### REQUIRED ACTION
Every record below is to be retyped exactly.

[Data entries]
((
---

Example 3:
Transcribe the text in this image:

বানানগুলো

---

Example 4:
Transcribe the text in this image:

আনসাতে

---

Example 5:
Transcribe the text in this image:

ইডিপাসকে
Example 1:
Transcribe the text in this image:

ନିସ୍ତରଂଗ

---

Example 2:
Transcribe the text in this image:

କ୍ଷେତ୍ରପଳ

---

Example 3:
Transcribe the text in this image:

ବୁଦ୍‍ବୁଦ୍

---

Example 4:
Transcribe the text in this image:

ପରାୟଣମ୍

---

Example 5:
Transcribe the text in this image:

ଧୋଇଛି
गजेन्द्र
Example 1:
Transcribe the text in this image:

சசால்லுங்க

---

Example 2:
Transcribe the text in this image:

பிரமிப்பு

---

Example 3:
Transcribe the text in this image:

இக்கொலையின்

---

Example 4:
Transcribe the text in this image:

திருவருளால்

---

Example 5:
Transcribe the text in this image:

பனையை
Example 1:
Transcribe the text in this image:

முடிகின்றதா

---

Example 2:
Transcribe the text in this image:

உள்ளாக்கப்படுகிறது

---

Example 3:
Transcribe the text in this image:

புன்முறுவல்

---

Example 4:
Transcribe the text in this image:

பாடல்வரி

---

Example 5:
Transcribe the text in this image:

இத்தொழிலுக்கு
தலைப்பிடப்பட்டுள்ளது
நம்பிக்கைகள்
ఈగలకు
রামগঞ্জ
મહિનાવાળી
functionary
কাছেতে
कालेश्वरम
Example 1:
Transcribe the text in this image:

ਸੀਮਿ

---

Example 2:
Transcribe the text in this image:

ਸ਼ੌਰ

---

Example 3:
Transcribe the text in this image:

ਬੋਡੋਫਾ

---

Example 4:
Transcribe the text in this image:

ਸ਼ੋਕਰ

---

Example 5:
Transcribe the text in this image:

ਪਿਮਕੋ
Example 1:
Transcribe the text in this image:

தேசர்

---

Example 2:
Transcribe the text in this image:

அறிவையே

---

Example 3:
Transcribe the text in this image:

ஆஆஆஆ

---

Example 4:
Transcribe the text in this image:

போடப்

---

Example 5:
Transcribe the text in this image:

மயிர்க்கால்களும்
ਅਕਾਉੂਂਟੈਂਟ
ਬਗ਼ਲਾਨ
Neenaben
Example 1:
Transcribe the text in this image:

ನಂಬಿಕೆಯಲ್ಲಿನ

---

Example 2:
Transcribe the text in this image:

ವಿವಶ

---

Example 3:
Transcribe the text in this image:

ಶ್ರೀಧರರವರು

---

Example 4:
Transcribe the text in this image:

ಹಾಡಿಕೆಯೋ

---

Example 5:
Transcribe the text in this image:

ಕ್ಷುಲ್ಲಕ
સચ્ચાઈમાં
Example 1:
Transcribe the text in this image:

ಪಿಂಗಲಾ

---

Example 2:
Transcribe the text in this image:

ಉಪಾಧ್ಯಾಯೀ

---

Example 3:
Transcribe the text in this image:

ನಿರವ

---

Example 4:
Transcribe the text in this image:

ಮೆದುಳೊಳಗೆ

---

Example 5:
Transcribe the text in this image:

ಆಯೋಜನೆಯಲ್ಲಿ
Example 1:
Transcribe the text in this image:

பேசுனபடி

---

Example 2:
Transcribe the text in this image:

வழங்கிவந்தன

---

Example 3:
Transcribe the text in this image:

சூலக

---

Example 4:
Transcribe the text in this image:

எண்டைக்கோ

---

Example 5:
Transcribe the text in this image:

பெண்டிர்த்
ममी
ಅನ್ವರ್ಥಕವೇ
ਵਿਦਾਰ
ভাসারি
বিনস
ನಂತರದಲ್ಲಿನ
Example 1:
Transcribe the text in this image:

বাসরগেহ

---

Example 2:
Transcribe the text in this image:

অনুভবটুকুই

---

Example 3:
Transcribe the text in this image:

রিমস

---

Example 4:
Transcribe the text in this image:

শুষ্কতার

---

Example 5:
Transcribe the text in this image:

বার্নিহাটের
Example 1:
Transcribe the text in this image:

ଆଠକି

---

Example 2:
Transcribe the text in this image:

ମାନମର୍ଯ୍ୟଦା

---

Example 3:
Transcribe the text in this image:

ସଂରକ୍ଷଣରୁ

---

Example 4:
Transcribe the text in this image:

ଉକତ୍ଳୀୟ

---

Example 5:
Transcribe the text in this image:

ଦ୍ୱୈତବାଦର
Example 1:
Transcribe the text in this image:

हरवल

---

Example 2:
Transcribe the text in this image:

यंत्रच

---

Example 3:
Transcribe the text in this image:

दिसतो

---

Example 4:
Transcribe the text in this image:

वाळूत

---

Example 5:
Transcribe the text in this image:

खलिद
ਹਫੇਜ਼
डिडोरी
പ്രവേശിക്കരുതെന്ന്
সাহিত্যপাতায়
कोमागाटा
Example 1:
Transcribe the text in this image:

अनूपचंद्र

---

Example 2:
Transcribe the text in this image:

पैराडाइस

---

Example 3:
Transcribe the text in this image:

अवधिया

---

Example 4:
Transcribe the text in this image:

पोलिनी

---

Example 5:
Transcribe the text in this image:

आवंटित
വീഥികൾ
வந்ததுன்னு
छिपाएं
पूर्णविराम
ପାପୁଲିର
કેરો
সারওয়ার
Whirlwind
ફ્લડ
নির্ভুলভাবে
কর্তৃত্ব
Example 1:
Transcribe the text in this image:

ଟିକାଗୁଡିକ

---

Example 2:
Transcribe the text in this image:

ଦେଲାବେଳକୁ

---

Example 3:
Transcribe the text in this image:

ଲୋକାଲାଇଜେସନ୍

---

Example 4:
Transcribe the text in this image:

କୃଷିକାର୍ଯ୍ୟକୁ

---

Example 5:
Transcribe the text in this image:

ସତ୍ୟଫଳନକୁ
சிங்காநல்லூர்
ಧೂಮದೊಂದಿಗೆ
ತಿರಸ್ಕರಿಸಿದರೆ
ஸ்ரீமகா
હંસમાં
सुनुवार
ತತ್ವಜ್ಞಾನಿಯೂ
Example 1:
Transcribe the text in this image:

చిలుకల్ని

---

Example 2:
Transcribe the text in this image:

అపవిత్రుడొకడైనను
))
### OUTPUT FOR THIS TASK
---

Example 3:
Transcribe the text in this image:

বানানগুলো

---

Example 4:
Transcribe the text in this image:

আনসাতে

---

Example 5:
Transcribe the text in this image:

ইডিপাসকে
Example 1:
Transcribe the text in this image:

ନିସ୍ତରଂଗ

---

Example 2:
Transcribe the text in this image:

କ୍ଷେତ୍ରପଳ

---

Example 3:
Transcribe the text in this image:

ବୁଦ୍‍ବୁଦ୍

---

Example 4:
Transcribe the text in this image:

ପରାୟଣମ୍

---

Example 5:
Transcribe the text in this image:

ଧୋଇଛି
गजेन्द्र
Example 1:
Transcribe the text in this image:

சசால்லுங்க

---

Example 2:
Transcribe the text in this image:

பிரமிப்பு

---

Example 3:
Transcribe the text in this image:

இக்கொலையின்

---

Example 4:
Transcribe the text in this image:

திருவருளால்

---

Example 5:
Transcribe the text in this image:

பனையை
Example 1:
Transcribe the text in this image:

முடிகின்றதா

---

Example 2:
Transcribe the text in this image:

உள்ளாக்கப்படுகிறது

---

Example 3:
Transcribe the text in this image:

புன்முறுவல்

---

Example 4:
Transcribe the text in this image:

பாடல்வரி

---

Example 5:
Transcribe the text in this image:

இத்தொழிலுக்கு
தலைப்பிடப்பட்டுள்ளது
நம்பிக்கைகள்
ఈగలకు
রামগঞ্জ
મહિનાવાળી
functionary
কাছেতে
कालेश्वरम
Example 1:
Transcribe the text in this image:

ਸੀਮਿ

---

Example 2:
Transcribe the text in this image:

ਸ਼ੌਰ

---

Example 3:
Transcribe the text in this image:

ਬੋਡੋਫਾ

---

Example 4:
Transcribe the text in this image:

ਸ਼ੋਕਰ

---

Example 5:
Transcribe the text in this image:

ਪਿਮਕੋ
Example 1:
Transcribe the text in this image:

தேசர்

---

Example 2:
Transcribe the text in this image:

அறிவையே

---

Example 3:
Transcribe the text in this image:

ஆஆஆஆ

---

Example 4:
Transcribe the text in this image:

போடப்

---

Example 5:
Transcribe the text in this image:

மயிர்க்கால்களும்
ਅਕਾਉੂਂਟੈਂਟ
ਬਗ਼ਲਾਨ
Neenaben
Example 1:
Transcribe the text in this image:

ನಂಬಿಕೆಯಲ್ಲಿನ

---

Example 2:
Transcribe the text in this image:

ವಿವಶ

---

Example 3:
Transcribe the text in this image:

ಶ್ರೀಧರರವರು

---

Example 4:
Transcribe the text in this image:

ಹಾಡಿಕೆಯೋ

---

Example 5:
Transcribe the text in this image:

ಕ್ಷುಲ್ಲಕ
સચ્ચાઈમાં
Example 1:
Transcribe the text in this image:

ಪಿಂಗಲಾ

---

Example 2:
Transcribe the text in this image:

ಉಪಾಧ್ಯಾಯೀ

---

Example 3:
Transcribe the text in this image:

ನಿರವ

---

Example 4:
Transcribe the text in this image:

ಮೆದುಳೊಳಗೆ

---

Example 5:
Transcribe the text in this image:

ಆಯೋಜನೆಯಲ್ಲಿ
Example 1:
Transcribe the text in this image:

பேசுனபடி

---

Example 2:
Transcribe the text in this image:

வழங்கிவந்தன

---

Example 3:
Transcribe the text in this image:

சூலக

---

Example 4:
Transcribe the text in this image:

எண்டைக்கோ

---

Example 5:
Transcribe the text in this image:

பெண்டிர்த்
ममी
ಅನ್ವರ್ಥಕವೇ
ਵਿਦਾਰ
ভাসারি
বিনস
ನಂತರದಲ್ಲಿನ
Example 1:
Transcribe the text in this image:

বাসরগেহ

---

Example 2:
Transcribe the text in this image:

অনুভবটুকুই

---

Example 3:
Transcribe the text in this image:

রিমস

---

Example 4:
Transcribe the text in this image:

শুষ্কতার

---

Example 5:
Transcribe the text in this image:

বার্নিহাটের
Example 1:
Transcribe the text in this image:

ଆଠକି

---

Example 2:
Transcribe the text in this image:

ମାନମର୍ଯ୍ୟଦା

---

Example 3:
Transcribe the text in this image:

ସଂରକ୍ଷଣରୁ

---

Example 4:
Transcribe the text in this image:

ଉକତ୍ଳୀୟ

---

Example 5:
Transcribe the text in this image:

ଦ୍ୱୈତବାଦର
Example 1:
Transcribe the text in this image:

हरवल

---

Example 2:
Transcribe the text in this image:

यंत्रच

---

Example 3:
Transcribe the text in this image:

दिसतो

---

Example 4:
Transcribe the text in this image:

वाळूत

---

Example 5:
Transcribe the text in this image:

खलिद
ਹਫੇਜ਼
डिडोरी
പ്രവേശിക്കരുതെന്ന്
সাহিত্যপাতায়
कोमागाटा
Example 1:
Transcribe the text in this image:

अनूपचंद्र

---

Example 2:
Transcribe the text in this image:

पैराडाइस

---

Example 3:
Transcribe the text in this image:

अवधिया

---

Example 4:
Transcribe the text in this image:

पोलिनी

---

Example 5:
Transcribe the text in this image:

आवंटित
വീഥികൾ
வந்ததுன்னு
छिपाएं
पूर्णविराम
ପାପୁଲିର
કેરો
সারওয়ার
Whirlwind
ફ્લડ
নির্ভুলভাবে
কর্তৃত্ব
Example 1:
Transcribe the text in this image:

ଟିକାଗୁଡିକ

---

Example 2:
Transcribe the text in this image:

ଦେଲାବେଳକୁ

---

Example 3:
Transcribe the text in this image:

ଲୋକାଲାଇଜେସନ୍

---

Example 4:
Transcribe the text in this image:

କୃଷିକାର୍ଯ୍ୟକୁ

---

Example 5:
Transcribe the text in this image:

ସତ୍ୟଫଳନକୁ
சிங்காநல்லூர்
ಧೂಮದೊಂದಿಗೆ
ತಿರಸ್ಕರಿಸಿದರೆ
ஸ்ரீமகா
હંસમાં
सुनुवार
ತತ್ವಜ್ಞಾನಿಯೂ
Example 1:
Transcribe the text in this image:

చిలుకల్ని

---

Example 2:
Transcribe the text in this image:

అపవిత్రుడొకడైనను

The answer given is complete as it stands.